Minha caminhada vocacional teve um momento marcante e que a resposta ao chamado de Deus pode se estabelecer de forma mais decidida e acertada. Esse encontro com o Cristo pobre, humilde e crucificado se deu no encontro com os povos indígenas no estado do Mato Grosso do Sul, em especial, com o povo Terena, povo do pantanal.
No ano de 2013 reunimos alguns religiosos e formamos um grupo de trabalho com as juventudes. Com o apelo das Irmãs Lauritas focamos o nosso trabalho junto aos jovens indígenas nas aldeias Tereré (Sidrolândia/MS) e Buriti (Dois Irmãos do Buriti/MS).
Íamos com o intuito de estarmos junto aos jovens e as comunidades. Isso marcou nossa presença: estávamos como aprendizes e não como mestres. Os jovens, os anciãos, as crianças, as lideranças, os estudantes e professores muito nos ensinaram. As aldeias se tornaram escola das coisas de Deus e do ser humano, escola de cultura, de diferenças, de respeito.

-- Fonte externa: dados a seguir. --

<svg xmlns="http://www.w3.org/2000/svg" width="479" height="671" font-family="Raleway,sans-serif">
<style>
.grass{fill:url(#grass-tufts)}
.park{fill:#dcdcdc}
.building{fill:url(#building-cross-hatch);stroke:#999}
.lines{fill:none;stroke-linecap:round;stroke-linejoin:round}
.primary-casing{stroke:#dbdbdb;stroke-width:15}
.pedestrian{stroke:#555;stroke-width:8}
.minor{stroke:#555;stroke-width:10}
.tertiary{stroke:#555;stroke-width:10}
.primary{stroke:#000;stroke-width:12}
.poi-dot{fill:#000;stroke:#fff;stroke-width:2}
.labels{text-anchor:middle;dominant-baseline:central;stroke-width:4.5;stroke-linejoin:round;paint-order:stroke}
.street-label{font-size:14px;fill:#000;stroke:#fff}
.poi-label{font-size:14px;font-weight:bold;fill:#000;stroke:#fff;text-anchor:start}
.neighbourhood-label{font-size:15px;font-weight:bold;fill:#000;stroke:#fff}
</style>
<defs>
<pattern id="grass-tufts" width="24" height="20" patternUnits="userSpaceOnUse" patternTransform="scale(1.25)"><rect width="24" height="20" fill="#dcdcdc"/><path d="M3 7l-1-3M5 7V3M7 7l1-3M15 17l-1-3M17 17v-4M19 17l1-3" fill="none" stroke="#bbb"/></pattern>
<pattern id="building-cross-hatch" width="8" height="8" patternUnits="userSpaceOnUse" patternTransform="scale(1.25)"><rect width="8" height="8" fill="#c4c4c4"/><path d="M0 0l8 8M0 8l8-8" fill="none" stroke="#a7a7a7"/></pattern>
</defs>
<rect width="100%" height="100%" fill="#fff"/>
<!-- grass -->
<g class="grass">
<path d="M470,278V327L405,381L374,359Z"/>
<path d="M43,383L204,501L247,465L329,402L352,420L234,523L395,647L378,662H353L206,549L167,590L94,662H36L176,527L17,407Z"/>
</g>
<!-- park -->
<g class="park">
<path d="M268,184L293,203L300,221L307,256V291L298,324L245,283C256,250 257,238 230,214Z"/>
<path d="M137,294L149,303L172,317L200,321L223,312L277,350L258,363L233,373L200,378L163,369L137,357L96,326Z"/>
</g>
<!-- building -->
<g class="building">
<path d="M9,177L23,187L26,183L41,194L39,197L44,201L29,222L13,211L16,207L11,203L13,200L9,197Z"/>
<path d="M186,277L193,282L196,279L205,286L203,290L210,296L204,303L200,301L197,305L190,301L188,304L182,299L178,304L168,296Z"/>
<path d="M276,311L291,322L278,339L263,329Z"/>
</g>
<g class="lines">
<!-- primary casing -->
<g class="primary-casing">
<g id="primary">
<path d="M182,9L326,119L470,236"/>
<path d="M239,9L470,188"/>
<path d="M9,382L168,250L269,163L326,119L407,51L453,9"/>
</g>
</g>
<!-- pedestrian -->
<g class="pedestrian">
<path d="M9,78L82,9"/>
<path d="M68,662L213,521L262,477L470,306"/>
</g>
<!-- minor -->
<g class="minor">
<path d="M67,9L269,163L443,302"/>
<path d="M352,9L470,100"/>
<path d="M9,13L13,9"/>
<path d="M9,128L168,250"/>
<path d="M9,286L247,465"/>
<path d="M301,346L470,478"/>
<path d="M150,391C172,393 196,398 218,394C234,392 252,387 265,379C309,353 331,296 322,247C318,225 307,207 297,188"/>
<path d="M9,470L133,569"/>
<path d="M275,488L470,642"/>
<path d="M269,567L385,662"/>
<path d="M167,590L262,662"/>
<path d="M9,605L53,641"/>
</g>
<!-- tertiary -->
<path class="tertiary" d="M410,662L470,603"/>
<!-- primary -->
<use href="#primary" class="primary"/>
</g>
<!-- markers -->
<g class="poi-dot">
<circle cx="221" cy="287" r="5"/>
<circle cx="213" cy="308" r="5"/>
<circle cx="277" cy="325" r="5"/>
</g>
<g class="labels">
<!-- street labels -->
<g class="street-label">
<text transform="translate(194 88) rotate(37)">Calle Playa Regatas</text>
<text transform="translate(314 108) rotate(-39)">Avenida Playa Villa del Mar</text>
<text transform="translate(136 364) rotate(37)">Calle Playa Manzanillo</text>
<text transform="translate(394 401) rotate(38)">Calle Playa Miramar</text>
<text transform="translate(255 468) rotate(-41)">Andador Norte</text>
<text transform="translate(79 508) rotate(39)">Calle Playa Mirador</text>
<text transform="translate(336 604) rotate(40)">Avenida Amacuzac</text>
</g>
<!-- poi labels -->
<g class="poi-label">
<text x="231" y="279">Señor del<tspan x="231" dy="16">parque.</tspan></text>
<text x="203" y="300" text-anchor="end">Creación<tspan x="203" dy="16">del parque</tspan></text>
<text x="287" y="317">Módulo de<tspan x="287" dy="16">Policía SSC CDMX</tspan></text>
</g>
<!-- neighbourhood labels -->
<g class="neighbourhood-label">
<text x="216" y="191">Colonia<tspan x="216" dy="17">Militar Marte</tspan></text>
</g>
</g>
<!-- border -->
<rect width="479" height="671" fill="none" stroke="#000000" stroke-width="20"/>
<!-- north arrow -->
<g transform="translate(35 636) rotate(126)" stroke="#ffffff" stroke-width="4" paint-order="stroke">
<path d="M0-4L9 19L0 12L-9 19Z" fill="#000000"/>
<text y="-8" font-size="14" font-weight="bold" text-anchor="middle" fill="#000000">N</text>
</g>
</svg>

Com o povo Terena, povo de “Grande Coração”, como costumo chamá-los, fui me tornando cada vez mais um amante das causas indígenas e me fez um apoiador dos múltiplos movimentos indígenas que buscam a dignidade e seus diversos direitos.

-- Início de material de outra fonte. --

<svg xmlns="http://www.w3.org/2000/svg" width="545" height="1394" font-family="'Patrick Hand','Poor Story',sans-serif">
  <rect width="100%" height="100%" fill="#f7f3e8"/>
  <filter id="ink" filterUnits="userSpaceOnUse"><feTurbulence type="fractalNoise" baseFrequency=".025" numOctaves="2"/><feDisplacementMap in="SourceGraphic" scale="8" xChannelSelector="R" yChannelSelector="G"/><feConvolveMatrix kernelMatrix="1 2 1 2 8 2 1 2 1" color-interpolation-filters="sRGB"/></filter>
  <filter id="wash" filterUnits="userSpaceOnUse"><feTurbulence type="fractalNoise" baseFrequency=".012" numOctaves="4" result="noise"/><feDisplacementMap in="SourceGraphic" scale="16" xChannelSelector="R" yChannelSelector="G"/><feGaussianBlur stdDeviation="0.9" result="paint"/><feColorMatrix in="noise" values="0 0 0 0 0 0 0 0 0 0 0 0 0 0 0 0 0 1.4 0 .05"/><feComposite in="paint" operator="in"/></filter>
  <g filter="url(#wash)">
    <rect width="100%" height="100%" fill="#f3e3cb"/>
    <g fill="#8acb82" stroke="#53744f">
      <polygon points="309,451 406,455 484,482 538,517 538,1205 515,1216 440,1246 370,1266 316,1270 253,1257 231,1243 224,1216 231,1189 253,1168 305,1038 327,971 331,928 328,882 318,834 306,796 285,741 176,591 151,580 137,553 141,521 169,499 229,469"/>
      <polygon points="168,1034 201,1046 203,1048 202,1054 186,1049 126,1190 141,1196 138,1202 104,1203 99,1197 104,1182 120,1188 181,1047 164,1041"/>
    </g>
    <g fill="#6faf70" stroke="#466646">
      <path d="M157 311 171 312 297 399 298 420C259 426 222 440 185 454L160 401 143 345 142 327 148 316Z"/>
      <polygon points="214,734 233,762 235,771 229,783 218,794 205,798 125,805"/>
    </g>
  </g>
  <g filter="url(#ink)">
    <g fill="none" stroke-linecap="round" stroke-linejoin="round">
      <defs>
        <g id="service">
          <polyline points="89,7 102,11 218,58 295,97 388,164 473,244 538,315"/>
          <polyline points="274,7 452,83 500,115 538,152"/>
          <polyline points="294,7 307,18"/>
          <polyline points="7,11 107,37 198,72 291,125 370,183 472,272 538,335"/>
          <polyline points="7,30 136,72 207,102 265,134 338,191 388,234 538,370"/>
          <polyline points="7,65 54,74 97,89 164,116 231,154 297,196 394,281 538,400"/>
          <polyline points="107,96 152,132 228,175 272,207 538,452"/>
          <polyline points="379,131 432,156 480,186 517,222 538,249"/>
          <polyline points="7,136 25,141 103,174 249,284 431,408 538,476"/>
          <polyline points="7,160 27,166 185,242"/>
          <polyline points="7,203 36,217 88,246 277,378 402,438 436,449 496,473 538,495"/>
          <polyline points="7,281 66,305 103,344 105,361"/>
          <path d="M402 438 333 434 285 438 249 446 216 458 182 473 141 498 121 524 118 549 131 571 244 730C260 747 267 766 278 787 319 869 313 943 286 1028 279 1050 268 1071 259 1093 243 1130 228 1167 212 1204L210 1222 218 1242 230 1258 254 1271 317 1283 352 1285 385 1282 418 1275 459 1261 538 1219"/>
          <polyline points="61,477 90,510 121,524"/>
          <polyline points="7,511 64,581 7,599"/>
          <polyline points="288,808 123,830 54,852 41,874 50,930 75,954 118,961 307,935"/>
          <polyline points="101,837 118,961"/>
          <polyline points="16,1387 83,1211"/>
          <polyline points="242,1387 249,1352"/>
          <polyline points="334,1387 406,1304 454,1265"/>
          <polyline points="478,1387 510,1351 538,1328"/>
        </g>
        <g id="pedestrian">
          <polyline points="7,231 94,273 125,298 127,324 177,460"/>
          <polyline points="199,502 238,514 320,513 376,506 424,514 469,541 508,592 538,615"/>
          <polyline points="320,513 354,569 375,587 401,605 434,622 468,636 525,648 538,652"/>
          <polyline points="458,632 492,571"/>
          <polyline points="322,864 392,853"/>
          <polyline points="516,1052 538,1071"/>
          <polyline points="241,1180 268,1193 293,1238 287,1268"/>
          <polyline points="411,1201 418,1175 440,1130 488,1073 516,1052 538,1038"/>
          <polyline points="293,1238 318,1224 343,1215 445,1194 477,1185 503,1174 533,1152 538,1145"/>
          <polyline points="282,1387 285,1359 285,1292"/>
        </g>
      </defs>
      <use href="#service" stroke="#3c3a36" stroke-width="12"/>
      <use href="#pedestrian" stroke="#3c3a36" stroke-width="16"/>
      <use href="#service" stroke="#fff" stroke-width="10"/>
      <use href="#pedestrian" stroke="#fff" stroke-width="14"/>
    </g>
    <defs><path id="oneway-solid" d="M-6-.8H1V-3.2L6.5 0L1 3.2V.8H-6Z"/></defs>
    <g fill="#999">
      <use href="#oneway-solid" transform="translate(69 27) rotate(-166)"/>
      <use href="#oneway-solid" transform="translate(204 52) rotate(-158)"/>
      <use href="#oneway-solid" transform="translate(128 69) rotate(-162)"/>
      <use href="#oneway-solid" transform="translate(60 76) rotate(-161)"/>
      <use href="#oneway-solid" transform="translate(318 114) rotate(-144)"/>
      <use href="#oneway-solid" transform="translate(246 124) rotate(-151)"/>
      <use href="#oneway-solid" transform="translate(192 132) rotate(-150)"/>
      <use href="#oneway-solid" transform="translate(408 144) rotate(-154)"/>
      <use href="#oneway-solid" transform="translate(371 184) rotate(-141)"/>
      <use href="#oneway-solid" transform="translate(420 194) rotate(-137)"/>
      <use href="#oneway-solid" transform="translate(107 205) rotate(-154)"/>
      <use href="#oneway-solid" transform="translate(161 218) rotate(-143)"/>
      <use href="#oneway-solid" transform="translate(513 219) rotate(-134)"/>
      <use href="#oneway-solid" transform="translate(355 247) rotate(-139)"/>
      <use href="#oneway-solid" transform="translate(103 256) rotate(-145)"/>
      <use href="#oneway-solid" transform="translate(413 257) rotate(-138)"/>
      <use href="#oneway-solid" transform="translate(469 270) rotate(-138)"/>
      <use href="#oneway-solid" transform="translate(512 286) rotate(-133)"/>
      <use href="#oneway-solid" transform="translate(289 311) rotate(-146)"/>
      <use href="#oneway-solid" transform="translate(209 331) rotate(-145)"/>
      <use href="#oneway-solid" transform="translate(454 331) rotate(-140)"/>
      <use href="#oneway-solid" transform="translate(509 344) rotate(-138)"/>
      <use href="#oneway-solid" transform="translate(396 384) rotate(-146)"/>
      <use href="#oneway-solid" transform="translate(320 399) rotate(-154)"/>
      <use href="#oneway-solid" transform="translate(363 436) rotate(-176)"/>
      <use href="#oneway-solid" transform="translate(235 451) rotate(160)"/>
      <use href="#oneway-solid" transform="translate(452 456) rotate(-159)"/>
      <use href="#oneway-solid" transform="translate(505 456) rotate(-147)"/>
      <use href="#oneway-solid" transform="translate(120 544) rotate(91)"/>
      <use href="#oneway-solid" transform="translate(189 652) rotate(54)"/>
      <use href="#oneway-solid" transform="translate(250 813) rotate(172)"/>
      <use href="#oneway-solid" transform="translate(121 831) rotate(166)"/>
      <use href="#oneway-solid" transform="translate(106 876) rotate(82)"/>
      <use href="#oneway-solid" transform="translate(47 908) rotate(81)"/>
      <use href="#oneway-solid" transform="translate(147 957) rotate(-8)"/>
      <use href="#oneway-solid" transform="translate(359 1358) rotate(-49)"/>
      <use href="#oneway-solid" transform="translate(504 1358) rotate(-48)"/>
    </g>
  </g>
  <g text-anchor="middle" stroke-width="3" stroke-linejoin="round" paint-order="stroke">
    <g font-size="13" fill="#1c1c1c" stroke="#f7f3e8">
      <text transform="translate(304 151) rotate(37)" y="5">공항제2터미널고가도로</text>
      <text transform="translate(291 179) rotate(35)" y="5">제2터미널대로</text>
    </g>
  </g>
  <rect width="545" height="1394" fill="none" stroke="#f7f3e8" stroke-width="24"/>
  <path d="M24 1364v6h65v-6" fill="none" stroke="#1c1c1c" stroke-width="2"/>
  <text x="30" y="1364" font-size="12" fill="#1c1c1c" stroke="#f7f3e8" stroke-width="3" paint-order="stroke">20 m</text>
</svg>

Como adesão às causas dos povos indígenas e como resposta vocacional fiz minha consagração perpétua numa aldeia do Povo Terena, Aldeia Tereré. Esta que foi primeira aldeia que conheci, onde posso me sentir como parte daquele povo que a alguns anos me acolheram como irmão e filho. Por isso, no dia 29 de julho de 2017, dia de Santa Marta, com pinturas, rituais, danças sagradas, adornos como cocares e colares celebramos a eucaristia e me consagrei a Deus naquela terra sagrada.
O ser capuchinho na itinerância, austeridade, contemplação, com espírito de constante reforma e sempre na proximidade com o povo de Deus, especialmente os mais pobres e marginalizados pude encontrar junto aos povos indígenas. Todas as vezes que estou nas áreas indígenas ou junto de um meu irmão ou irmã fortaleço a minha consagração a Deus e me entusiasmo pela missão.
Cada situação, fato e presença é capaz de me encantar novamente. Ao longo desses sete anos de convivência fecunda pude me tornar um pouco mais franciscano capuchinho e aprendi com os Terena algumas características desse povo, entre elas: a pessoalidade na coletividade com forte espírito fraterno; a conexão e interrelação com a natureza e os seres materiais e espirituais; o não acúmulo, mas somente a preocupação com o essencial da vida e para a vida perpassado pela simplicidade; o forte acento no simbólico através de adornos, pinturas, animais, relações etc. capazes de transpassar o tempo; a sacralidade do lúdico das danças e rituais que expressam a visão de mundo e perpetua as cosmovisões; a “ingenuidade” das ações capazes de leveza de vida; o respeito intergeracional que valoriza o mundo da criança, do jovem, do adulto e dos anciãos; a acolhida na gratidão como expressão da solidariedade; o respeito pelos sábios e lideranças; a capacidade de no caos encontrar a harmonia.
Tudo isso pude aprender a partir do espírito de abertura ao outro e com a gratuidade que são as necessárias disposições para a vivência da missão franciscana capuchinha. Por isso, sempre meu agradecimento à ordem capuchinha e ao povo Terena por todas as experiências frutuosas nessa missão.